At least one commentator has noted that Moses, who was barred from entering into the Promised Land in his earthly life, is now permitted to enter in to converse with Jesus in this time-outside-of-time and place-outside-of-place at the Transfiguration. And Elijah, too – who encountered God on Mt. Horeb (see how each of these has his own “mountaintop experience”?) sees the fulfillment of his labors in the person of Christ. And they stand as witness to this fulfillment, as God speaks out of the cloud, saying, “This is my beloved Son. Listen to him!” We can learn from the Law and Prophets, the Old Testament, but we listen to Jesus, who fulfilled both, and who informs our understanding of both.
As a bit of an aside, one modern commentary posits a whimsical scene: “Hey, Moses and Elijah, come here a moment,” says Jesus. “I want to introduce you to Peter, James, and John. I think you guys have a lot in common.” Moses and Elijah have been watching Jesus’ ministry from heaven, and they look suspiciously at Jesus. “Are you sure, Master? We’ve seen these guys in action. They seem to be loud, emotional, and out of control.” Jesus responds with a knowing smile and sparkle in His eye, “Yep, just like you two.”

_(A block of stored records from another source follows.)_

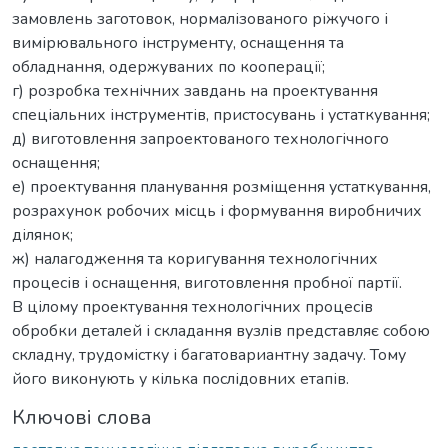
замовлень заготовок, нормалізованого ріжучого і
вимірювального інструменту, оснащення та
обладнання, одержуваних по кооперації;
г) розробка технічних завдань на проектування
спеціальних інструментів, пристосувань і устаткування;
д) виготовлення запроектованого технологічного
оснащення;
е) проектування планування розміщення устаткування,
розрахунок робочих місць і формування виробничих
ділянок;
ж) налагодження та коригування технологічних
процесів і оснащення, виготовлення пробної партії.
В цілому проектування технологічних процесів
обробки деталей і складання вузлів представляє собою
складну, трудомістку і багатовариантну задачу. Тому
його виконують у кілька послідовних етапів.
Ключові слова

Finally, we are told that the disciples kept this experience “close, and told no man in those days any of those things which they had seen.” Well, for at least two reasons: first, because prior to the Resurrection, it would not have been believed by most; and this would have given the Scribes and the Pharisees even more ammunition to use against Him, and against His disciples. And second, because for those who did believe, it would have raised even more Messianic hopes, and misunderstandings: “He has spoken with Moses and Elijah! Surely he is the one who will liberate us from the Roman yoke!”
But there is a third reason, as well, which is related to the first two: although it occurred in a physical place and time, this was a spiritual event, and although the three disciples of Christ’s inner circle were given a foretaste of Christ’s glory, the disciples as a whole had not been prepared for it, having not yet received the Holy Spirit. As one commentary puts it,
“No one can say that Jesus is Lord without the Holy Spirit. The Apostles must all wait first for the Holy Spirit to come, and fill them with all the gifts needed to proclaim and testify to the Truth about Jesus Christ, so that people will believe them, because the Spirit of Truth is the one speaking through them and guiding them in all Truth.”
But we, who have received the gift of the Holy Spirit, can indeed perceive the truth, and wonder, and blessing of this marvelous event, and give God thanks for it: who livest and reignest, Father, Son, and Holy Ghost, one God, now and for ever. Amen.